++++ DOCUMENT SECTION ++++
In 1996, García Márquez settled an old score in Colombian history by heading a small revolution against the dictatorship of dictionaries. To the horror of the Royal Spanish Academy and its American counterparts gathered in Zacatecas, Mexico, the celebrated author—lord and master of “Spain's eternal presence in the language”—declared himself in favor of the abolition of formal spelling criteria. The snub was the final victory of liberal Colombian radicalism over conservative grammatical hegemony. The ghosts of General Uribe Uribe and Colonel Márquez would have smiled in satisfaction. And Fidel Castro too, who had once said that he shared “the scandalous theory, probably sacrilegious for the academies and doctors in literature, about the relativity of the words in a language.” But when García Márquez gave him a gift for his seventieth birthday, Fidel praised it as the “most fascinating” of his gifts, a “real jewel.” It was a dictionary of the Spanish language.
++++
> [WHAT TO WORK ON]
1. Using the passage on García Márquez and spelling, answer briefly:
(a) In which city were the Royal Spanish Academy and its American counterparts gathered?
(b) What did García Márquez declare himself in favor of?
(c) What gift did García Márquez give Fidel Castro for his seventieth birthday?
2. Write the next part of the passage on García Márquez and spelling, picking up after its final sentence.
The listing that follows was drawn from a separate source.
++++ RAW RECORDS ++++
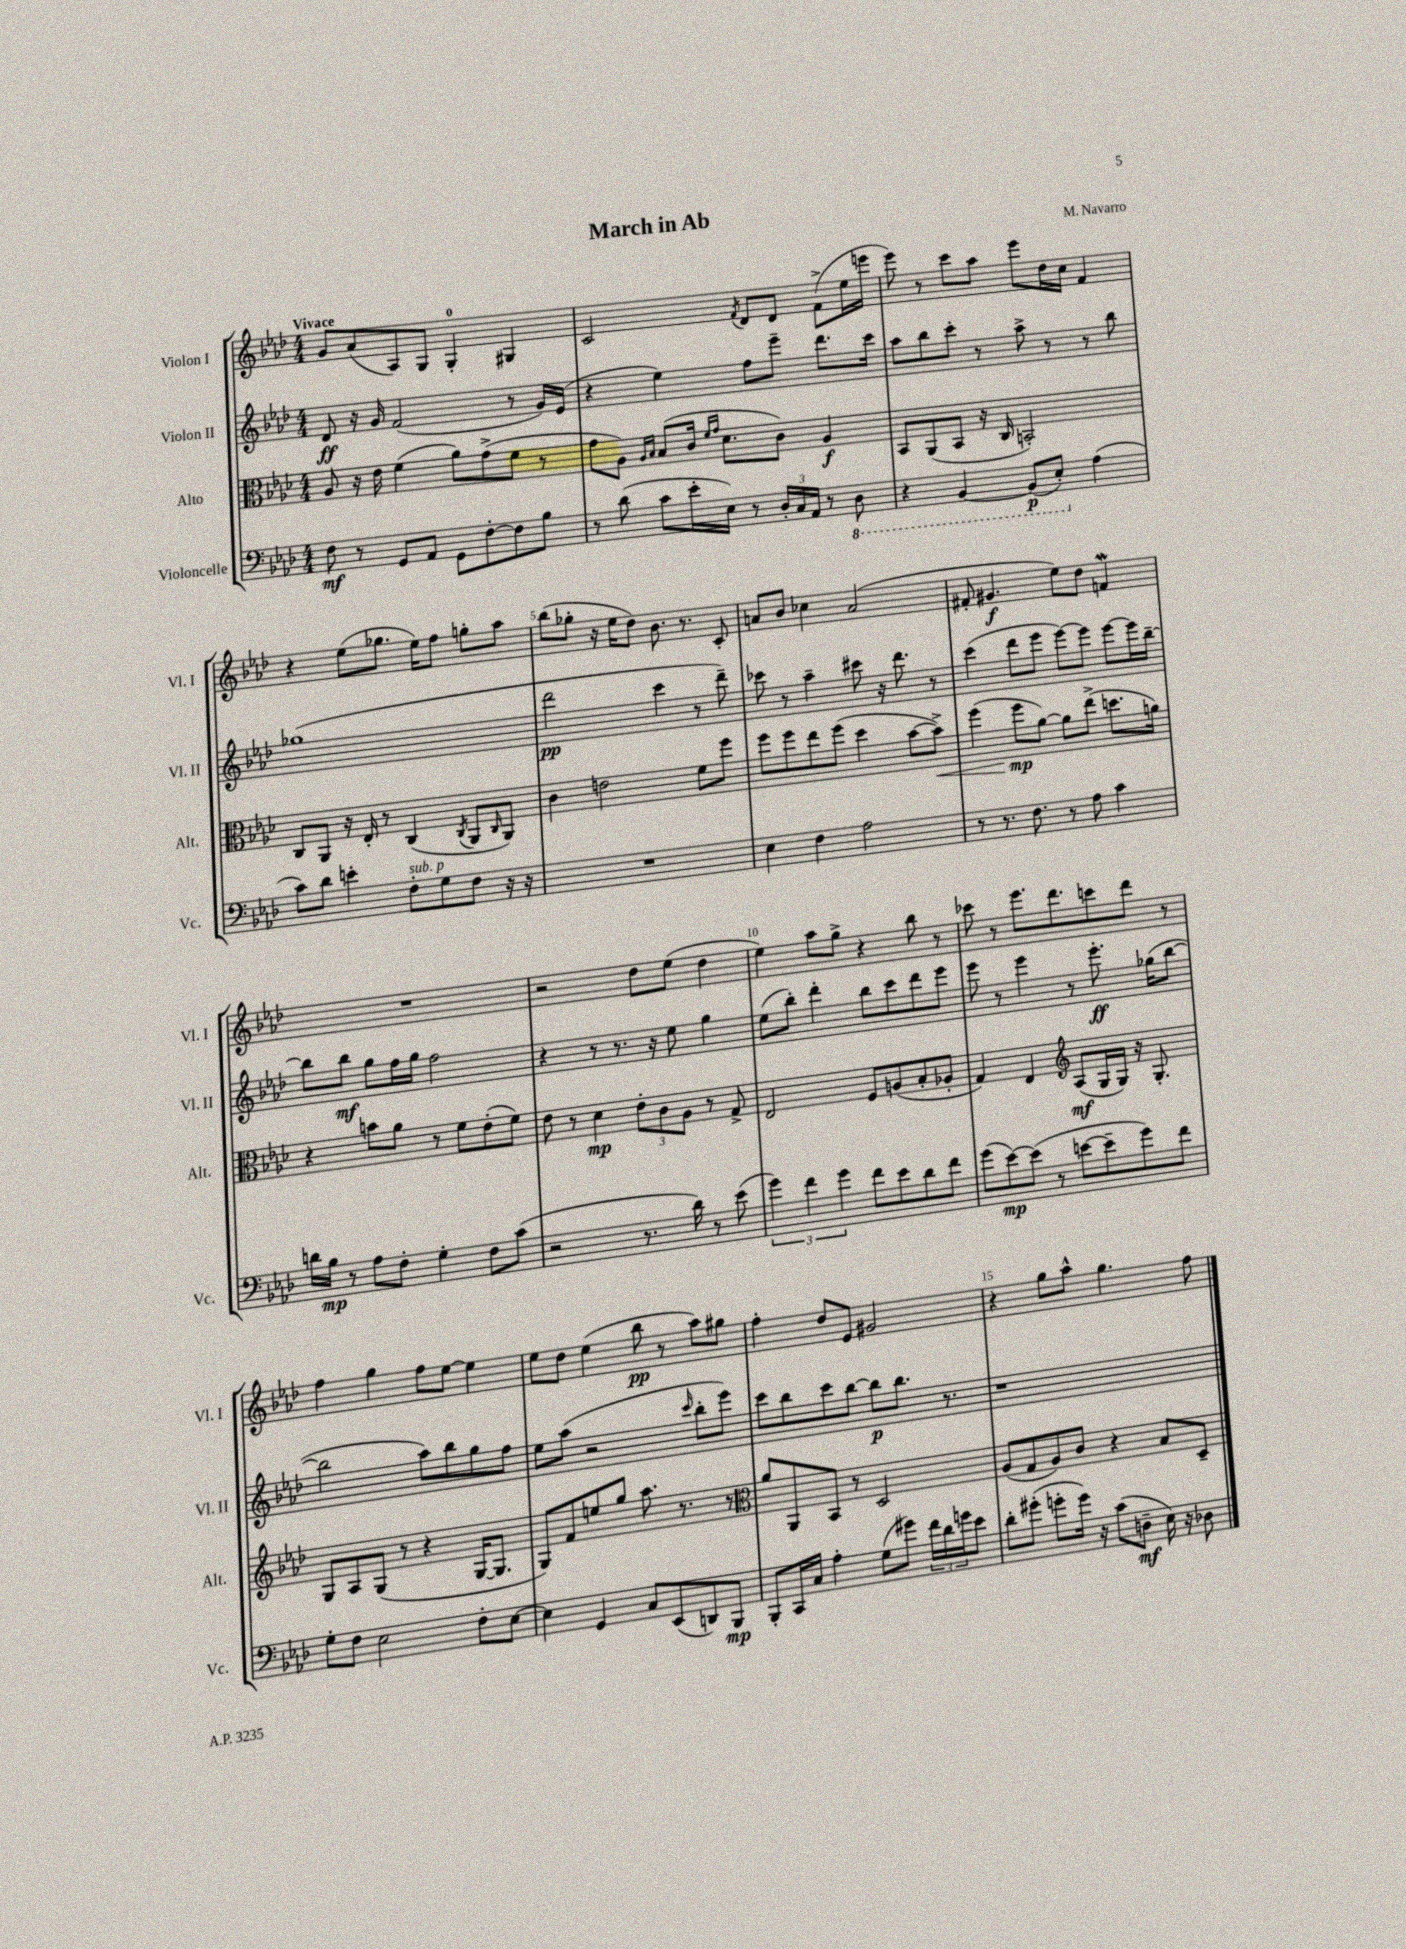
\header { title = "March in Ab" composer = "M. Navarro" }
<<
\new StaffGroup <<
\new Staff = "s0" \with { instrumentName = "Violon I" shortInstrumentName = "Vl. I" } {
    \clef treble \key aes \major \numericTimeSignature \time 4/4 \tempo "Vivace"
    g'8 aes'8( aes8) g8 g4-0-. gis4 |
    c'2 \acciaccatura { f'8 } des'8 des'8 f'8->( ees''16 e'''16 |
    ees'''8) r8 c'''8 aes''8 ees'''8 des''16 c''16 f'4 |
    r4 ees''8( ges''8. ees''16) f''8 g''8-. aes''8 |
    bes''8( ges''8-. r16 ees''16 des''8) bes'8. r8. c'8-. |
    a'8 bes'8 ces''4 a'2( |
    fis'8-. gis'4.\f ees''8) des''8 f'4\mordent |
    R1 |
    r2 des''8 ees''8( des''4 |
    ees''4) aes''8 g''8-> r4 bes''8 r8 |
    ces'''8 r8 ees'''8. des'''8. c'''8 des'''8 r8 |
    f''4 g''4 f''8 ees''8~ ees''4 |
    ees''8 des''8 ees''4( bes''8\pp r8 aes''8) gis''8 |
    f''4-. des''8 ees'8 gis'2 |
    r4 g''8 aes''8-^ g''4. f''8 \bar "|." |
}
\new Staff = "s1" \with { instrumentName = "Violon II" shortInstrumentName = "Vl. II" } {
    \clef treble \key aes \major \numericTimeSignature \time 4/4
    des'8\ff r16 g'16 f'2( r8 g'16) ees'16( |
    r4 ees''4) f''8 ees'''8-- des'''8. c'''16 |
    aes''8 bes''8 c'''8-. r8 aes''8-> r8 r8 bes''8 |
    ges''1( |
    des'''2\pp c'''4 r8 des'''8--) |
    ces'''8 r8 aes''4-- cis'''8 r16 des'''8. r8 |
    c'''4( des'''8 ees'''8 ees'''8~) ees'''8 ees'''8~ ees'''16 bes''16~-- |
    bes''8 bes''8\mf g''8 f''16 g''16 f''2 |
    r4 r8 r8. r16 ees''8 g''4 |
    ees''8( bes''8-.) des'''4-. bes''8 c'''8 des'''8 ees'''8 |
    ees'''8 r8 ees'''4 r8 ees'''8.-.\ff ges''16( bes''8~ |
    bes''2 aes''8) bes''8 g''8 f''8 |
    ees''8 aes''8( r2 \grace { c'''16 } bes''8-. ees'''8) |
    c'''8 bes''8 c'''8 bes''8~ bes''8\p bes''8. r8. |
    r1 \bar "|." |
}
\new Staff = "s2" \with { instrumentName = "Alto" shortInstrumentName = "Alt." } {
    \clef alto \key aes \major \numericTimeSignature \time 4/4
    aes8 r16 ees'16 f'4( aes'8) g'8->( f'8 r8 |
    g'8 aes8) \grace { aes16 bes16 } bes8( c'16 \grace { f'16 g'16 } des'8. c'8) aes4\f |
    bes,8 aes,8( bes,8 r16 c16 b,2-.) |
    c8 aes,8 r16 ees16-. r8 c4( \acciaccatura { c8 } aes,8 \grace { c16 } aes,8) |
    c'4 e'2 f'8 f''8 |
    f''8 f''8 ees''8 f''8( des''4 bes'8~ bes'8->\<) |
    f''4( f''8\mp\! aes'8~) aes'8 ees''8->( d''8. a'16) |
    r4 b'8 aes'8 r8 f'8 ees'8-.( f'8) |
    ees'8 r8 des'4\mp \tuplet 3/2 { ees'8-. c'8 aes8 } r8 g8-> |
    ees2 f8 a8( bes8-. aes8-. |
    g4) ees4 \clef treble aes8\mf( g16 g16) r16 g8.-. |
    g8 aes8 g8( r8 r4 g16~ g8. |
    g8) f'8 e''8 g''8 aes''8. r8. r8 |
    \clef alto aes'8 aes,8 bes,8 r8 des2 |
    aes8( g8 aes8) c'8 r4 bes8 des8-- \bar "|." |
}
\new Staff = "s3" \with { instrumentName = "Violoncelle" shortInstrumentName = "Vc." } {
    \clef bass \key aes \major \numericTimeSignature \time 4/4
    f8\mf r8 g,8 aes,8 g,8 f8~-. f8 bes8 |
    r8 des'8( c'8 ees'16-. ees16) r8 \tuplet 3/2 { des16-. c16 aes,16 } r8 \ottava #-1 des,8 |
    r4 bes,,4~ bes,,8\p( ees,8-.) \ottava #0 aes4( |
    c'8) des'8 e'4-. f8-.^\markup { \italic "sub. p" } g8 f8 r16 r16 |
    R1 |
    ees4 f4 aes2 |
    r8 r8. f8. r8 aes8 c'4 |
    d'16 bes16\mp r8 aes8 f8-. g4-. f8 c'8( |
    r2 r8. des'16) r8 ees'8( |
    \tuplet 3/2 { g'4) f'4 g'4 } f'8 ees'8 des'8 f'8 |
    g'8( ees'8~\mp) ees'8( r8 e'8~ e'8-- g'8) f'8 |
    g8-. f8 ees2 f8-. ees8~ |
    ees4 g,4 c8 ees,8( d,8) bes,,8\mp |
    bes,,8-. c,16 c16 aes4-. g8( gis'8) \tuplet 3/2 { f'16 des'16 g'16 } ees'8 |
    des'8-. gis'8-.( g'8-. g'16) r16 c'8( d8--\mf ees16) r16 des8 \bar "|." |
}
>>
>>
\layout { \context { \Score \override BarNumber.break-visibility = ##(#f #t #t) barNumberVisibility = #(every-nth-bar-number-visible 5) } }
++++
> [WRITTEN ANSWERS]
1.
(a) Zacatecas, Mexico.
(b) The abolition of formal spelling criteria.
(c) A dictionary of the Spanish language.

2.
“I write so my friends will love me,” García Márquez has said repeatedly. One of those friends is the dictator of Cuba. In Latin American history, no bond between pen and scepter has been as strong, as intimate, as enduring, as mutually beneficial, as the alliance between Fidel and Gabo. In 1915, when the great Nicaraguan poet Rubén Darío (an important influence on García Márquez) was old, ailing, and in need of assistance, he accepted the support of the Guatemalan dictator Manuel Estrada Cabrera and even dedicated some laudatory poems to him. Castro's political motives for his public association with the great writer are not hard to understand, and they are as clear as those of Estrada Cabrera: for him the possible dividend is an increase in legitimacy. But what motivates García Márquez, who, unlike Rubén Dario, is certainly, at this stage of his life, under no economic pressure at all? Through a voluminous biographical study by the English scholar Gerald Martin (
Gabriel García Márquez: A Life
), the psychological origins of this extraordinary relationship come into clearer focus. They can be traced back to the family house in Aracataca, and especially to the bond between the young Gabo and his personal patriarch, Colonel Márquez. There lies the seed of his fascination with power: coded, elusive, but magically real, like the story of the dictionary, symbolically passed from the Colombian colonel to the Cuban
caudillo
through the hands of the writer.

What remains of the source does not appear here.